**Exercises**:
- a) In the article on diabetes prevention in Leeds, how many people in Leeds are estimated to be at high risk of developing Type 2 diabetes?
- b) Reproduce the stretch of the article on diabetes prevention in Leeds from "To find out if you are at" through "physical exercise programmes.".
- c) Write the next part of the article on diabetes prevention in Leeds, picking up after its final sentence.

As part of Diabetes Prevention Week (1-7 April), health leaders in Leeds are urging people to make small lifestyle changes to reduce their risk of developing the condition.
More than five million people in England and an estimated 37,000 in Leeds are at high risk of developing Type 2 diabetes. By 2034, it’s estimated that 1 in 10 people will have the condition. People of south Asian or Caribbean ancestry are particularly at risk.
Type 2 diabetes occurs when a person’s blood sugar is too high because their body doesn’t produce enough insulin, or their cells don’t react to insulin. It is a leading cause of preventable sight loss and amputation and a major contributor to kidney failure, heart attack, and stroke. 90% of adults with diabetes have this type but it can often be prevented.
Dr Bryan Power, clinical lead for long term conditions at NHS Leeds Clinical Commissioning Group (CCG) and a GP at Vesper Road surgery, said “We’re seeing more and more people under 40 developing type 2 diabetes. That’s a real worry because as well as the impact it has on everyday life, it can also have some very serious complications.
“If Type 2, continues to increase as predicted, treating it may account for 15% of our total budget in the next 10 years. That’s a huge amount to be spending on a condition which can often be prevented by maintaining a healthy weight, eating healthily and being more active.
“In Leeds, we have very successful prevention programmes for people identified to be at high risk of developing Type 2 diabetes. Your GP practice can offer advice, support and referral to the programme if you think you are at risk of developing diabetes.”
To find out if you are at risk, you can take an online assessment at https://riskscore.diabetes.org.uk/start or talk to your GP practice.
For patients considered high risk, the NHS Diabetes Prevention Programme (NHS DPP) provides FREE tailored, personalised help to reduce the risk of Type 2 diabetes including education on healthy eating and lifestyle, help to lose weight and bespoke physical exercise programmes.
The NHS DPP is available all over the country. So take the test and speak to your GP to find out if you are eligible for a referral.
One Leeds resident who has benefited from the NDPP is Mabel Oikelome, who was referred to the programme by her GP when a blood test revealed she was borderline diabetic.
“I wanted to address the issue straightaway as several family members are diabetic and I realised there was a very real risk I could get the condition,” said Mabel. “My doctor explained that as I have high blood pressure and high cholesterol these could also contribute to it. Admittedly, I had put on weight around my waist and stomach which was unusual for me. I had been a size 10/12 for years but my dress size had gone up over time to a 14/16.”

**Information provided**:

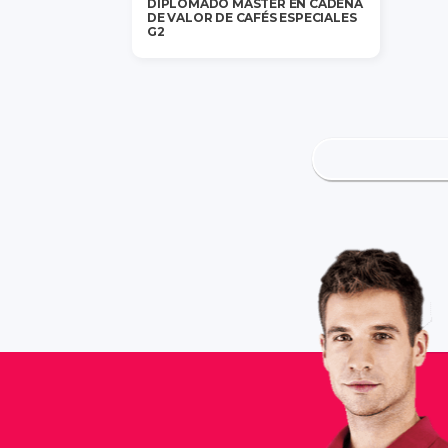
DIPLOMADO MÁSTER EN CADENA
DE VALOR DE CAFÉS ESPECIALES
G2
$1,300,000
/ 1 persona
saber más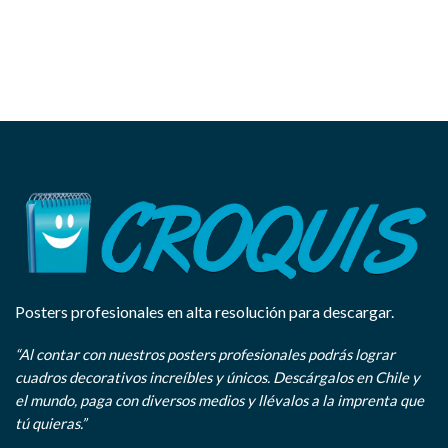
Posters profesionales en alta resolución para descargar.
“Al contar con nuestros posters profesionales podrás lograr
cuadros decorativos increíbles y únicos. Descárgalos en Chile y
el mundo, paga con diversos medios y llévalos a la imprenta que
tú quieras.”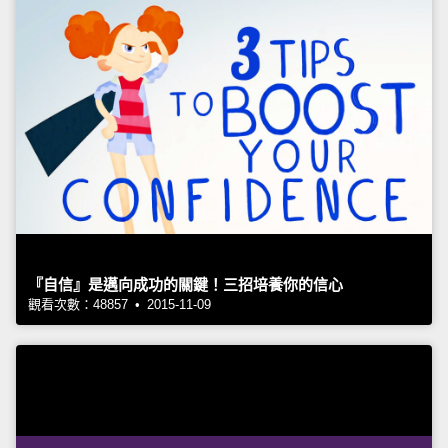
『自信』是邁向成功的關鍵！三招培養你的信心
觀看次數：48857 • 2015-11-09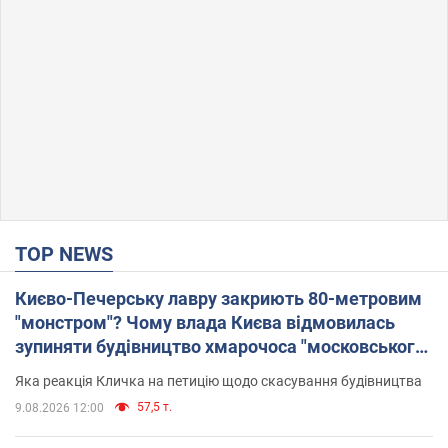
TOP NEWS
Києво-Печерську лавру закриють 80-метровим
"монстром"? Чому влада Києва відмовилась
зупиняти будівництво хмарочоса "московського
вірянина"
Яка реакція Кличка на петицію щодо скасування будівництва
57,5 т.
9.08.2026 12:00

**Answers provided**:
- a) An estimated 37,000.

- b)
To find out if you are at risk, you can take an online assessment at https://riskscore.diabetes.org.uk/start or talk to your GP practice.
For patients considered high risk, the NHS Diabetes Prevention Programme (NHS DPP) provides FREE tailored, personalised help to reduce the risk of Type 2 diabetes including education on healthy eating and lifestyle, help to lose weight and bespoke physical exercise programmes.

- c)
The Healthier You programme, run locally by health services provider Ingeus, is designed to help participants manage their risk of getting Type 2 diabetes – with a view to reducing or even avoiding that risk altogether.
Mabel, 62, joined a group in Leeds, led by Ingeus educator Halldora Skuladottir.
“I learned a lot about diabetes from Halldora including which foods were better than others (some surprised me) and that sitting down a lot was bad! Like many people, after dinner I would sit down and rest and possibly nod off. The programme reminded me to get up and move around as often as I can.
“The weight loss was slow at first. I felt a little discouraged and fell back into old habits momentarily, but then I reminded myself of my other family members, including my brother who has Type 2 diabetes and I said: “You’ll do yourself serious harm!” Thankfully, I got back on the wagon by cutting down on sugary things and moving around more.”
At the same time, Mabel started her own house-keeping business which kept her on her toes and required her to keep her energy levels up with a healthier diet.
“I started to notice that my clothes were baggier and I went to try on a size 10 and it fit. I was very excited. When I went to the doctors for a check-up, they confirmed that I’d lost five kilos and my cholesterol was much improved.
“It’s obviously not just about the weight, but that is a factor. I feel healthier now. Before, I got tired easily but now I have more energy. I don’t feel my age and I’m stronger. What’s more, it hasn’t just helped me, I’ve been able to share what I’ve learned with my family and I hope we can all be healthier going forward.”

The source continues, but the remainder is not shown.